### Available data

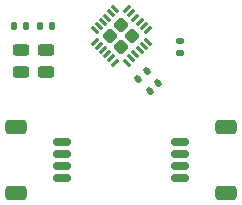
<source format=gbr>
%TF.GenerationSoftware,KiCad,Pcbnew,7.0.6*%
%TF.CreationDate,2023-08-27T19:49:05-04:00*%
%TF.ProjectId,miniclick,6d696e69-636c-4696-936b-2e6b69636164,rev?*%
%TF.SameCoordinates,Original*%
%TF.FileFunction,Paste,Bot*%
%TF.FilePolarity,Positive*%
%FSLAX46Y46*%
G04 Gerber Fmt 4.6, Leading zero omitted, Abs format (unit mm)*
G04 Created by KiCad (PCBNEW 7.0.6) date 2023-08-27 19:49:05*
%MOMM*%
%LPD*%
G01*
G04 APERTURE LIST*
G04 Aperture macros list*
%AMRoundRect*
0 Rectangle with rounded corners*
0 $1 Rounding radius*
0 $2 $3 $4 $5 $6 $7 $8 $9 X,Y pos of 4 corners*
0 Add a 4 corners polygon primitive as box body*
4,1,4,$2,$3,$4,$5,$6,$7,$8,$9,$2,$3,0*
0 Add four circle primitives for the rounded corners*
1,1,$1+$1,$2,$3*
1,1,$1+$1,$4,$5*
1,1,$1+$1,$6,$7*
1,1,$1+$1,$8,$9*
0 Add four rect primitives between the rounded corners*
20,1,$1+$1,$2,$3,$4,$5,0*
20,1,$1+$1,$4,$5,$6,$7,0*
20,1,$1+$1,$6,$7,$8,$9,0*
20,1,$1+$1,$8,$9,$2,$3,0*%
G04 Aperture macros list end*
%ADD10RoundRect,0.135000X0.135000X0.185000X-0.135000X0.185000X-0.135000X-0.185000X0.135000X-0.185000X0*%
%ADD11RoundRect,0.243750X0.456250X-0.243750X0.456250X0.243750X-0.456250X0.243750X-0.456250X-0.243750X0*%
%ADD12RoundRect,0.150000X-0.625000X0.150000X-0.625000X-0.150000X0.625000X-0.150000X0.625000X0.150000X0*%
%ADD13RoundRect,0.250000X-0.650000X0.350000X-0.650000X-0.350000X0.650000X-0.350000X0.650000X0.350000X0*%
%ADD14RoundRect,0.135000X0.185000X-0.135000X0.185000X0.135000X-0.185000X0.135000X-0.185000X-0.135000X0*%
%ADD15RoundRect,0.140000X0.021213X-0.219203X0.219203X-0.021213X-0.021213X0.219203X-0.219203X0.021213X0*%
%ADD16RoundRect,0.150000X0.625000X-0.150000X0.625000X0.150000X-0.625000X0.150000X-0.625000X-0.150000X0*%
%ADD17RoundRect,0.250000X0.650000X-0.350000X0.650000X0.350000X-0.650000X0.350000X-0.650000X-0.350000X0*%
%ADD18RoundRect,0.250000X0.000000X-0.388909X0.388909X0.000000X0.000000X0.388909X-0.388909X0.000000X0*%
%ADD19RoundRect,0.062500X-0.203293X-0.291682X0.291682X0.203293X0.203293X0.291682X-0.291682X-0.203293X0*%
%ADD20RoundRect,0.062500X0.203293X-0.291682X0.291682X-0.203293X-0.203293X0.291682X-0.291682X0.203293X0*%
G04 APERTURE END LIST*
D10*
%TO.C,R3*%
X141090000Y-90200000D03*
X142110000Y-90200000D03*
%TD*%
D11*
%TO.C,D6*%
X141600000Y-92162500D03*
X141600000Y-94037500D03*
%TD*%
D12*
%TO.C,J1*%
X153000000Y-100000000D03*
X153000000Y-101000000D03*
X153000000Y-102000000D03*
X153000000Y-103000000D03*
D13*
X156875000Y-98700000D03*
X156875000Y-104300000D03*
%TD*%
D14*
%TO.C,R2*%
X153000000Y-92410000D03*
X153000000Y-91390000D03*
%TD*%
D15*
%TO.C,C3*%
X149460589Y-94639411D03*
X150139411Y-93960589D03*
%TD*%
D10*
%TO.C,R1*%
X139920000Y-90200000D03*
X138900000Y-90200000D03*
%TD*%
D16*
%TO.C,J2*%
X143000000Y-103000000D03*
X143000000Y-102000000D03*
X143000000Y-101000000D03*
X143000000Y-100000000D03*
D17*
X139125000Y-104300000D03*
X139125000Y-98700000D03*
%TD*%
D15*
%TO.C,C2*%
X150460589Y-95639411D03*
X151139411Y-94960589D03*
%TD*%
D18*
%TO.C,U1*%
X147080761Y-91000000D03*
X148000000Y-91919239D03*
X148000000Y-90080761D03*
X148919239Y-91000000D03*
D19*
X147513864Y-93253903D03*
X147160311Y-92900349D03*
X146806757Y-92546796D03*
X146453204Y-92193243D03*
X146099651Y-91839689D03*
X145746097Y-91486136D03*
D20*
X145746097Y-90513864D03*
X146099651Y-90160311D03*
X146453204Y-89806757D03*
X146806757Y-89453204D03*
X147160311Y-89099651D03*
X147513864Y-88746097D03*
D19*
X148486136Y-88746097D03*
X148839689Y-89099651D03*
X149193243Y-89453204D03*
X149546796Y-89806757D03*
X149900349Y-90160311D03*
X150253903Y-90513864D03*
D20*
X150253903Y-91486136D03*
X149900349Y-91839689D03*
X149546796Y-92193243D03*
X149193243Y-92546796D03*
X148839689Y-92900349D03*
X148486136Y-93253903D03*
%TD*%
D11*
%TO.C,D1*%
X139500000Y-94037500D03*
X139500000Y-92162500D03*
%TD*%
M02*

</source>
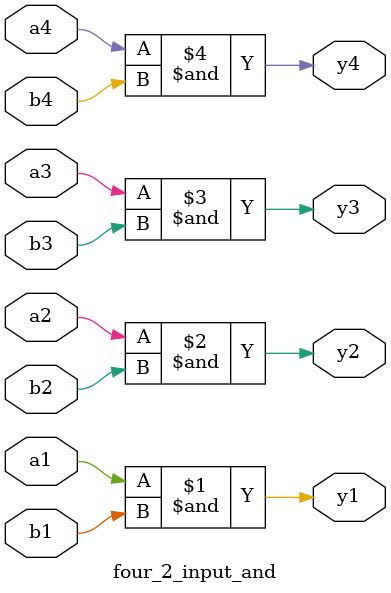
<source format=v>
`timescale 1ns / 1ps

module four_2_input_and #(parameter DELAY = 10)(
    input wire a1,b1,a2,b2,a3,b3,a4,b4,
    output wire y1,y2,y3,y4
    );
    
    and #DELAY (y1,a1,b1);
    and #DELAY (y2,a2,b2);
    and #DELAY (y3,a3,b3);
    and #DELAY (y4,a4,b4);
    
endmodule

</source>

### What you need to do
Looking at the data above, return every line from the one with "G04 APERTURE END LIST*" down to the one with "X150460589Y-95639411D03*", exactly and inclusively.

### Expected answer
G04 APERTURE END LIST*
D10*
%TO.C,R3*%
X141090000Y-90200000D03*
X142110000Y-90200000D03*
%TD*%
D11*
%TO.C,D6*%
X141600000Y-92162500D03*
X141600000Y-94037500D03*
%TD*%
D12*
%TO.C,J1*%
X153000000Y-100000000D03*
X153000000Y-101000000D03*
X153000000Y-102000000D03*
X153000000Y-103000000D03*
D13*
X156875000Y-98700000D03*
X156875000Y-104300000D03*
%TD*%
D14*
%TO.C,R2*%
X153000000Y-92410000D03*
X153000000Y-91390000D03*
%TD*%
D15*
%TO.C,C3*%
X149460589Y-94639411D03*
X150139411Y-93960589D03*
%TD*%
D10*
%TO.C,R1*%
X139920000Y-90200000D03*
X138900000Y-90200000D03*
%TD*%
D16*
%TO.C,J2*%
X143000000Y-103000000D03*
X143000000Y-102000000D03*
X143000000Y-101000000D03*
X143000000Y-100000000D03*
D17*
X139125000Y-104300000D03*
X139125000Y-98700000D03*
%TD*%
D15*
%TO.C,C2*%
X150460589Y-95639411D03*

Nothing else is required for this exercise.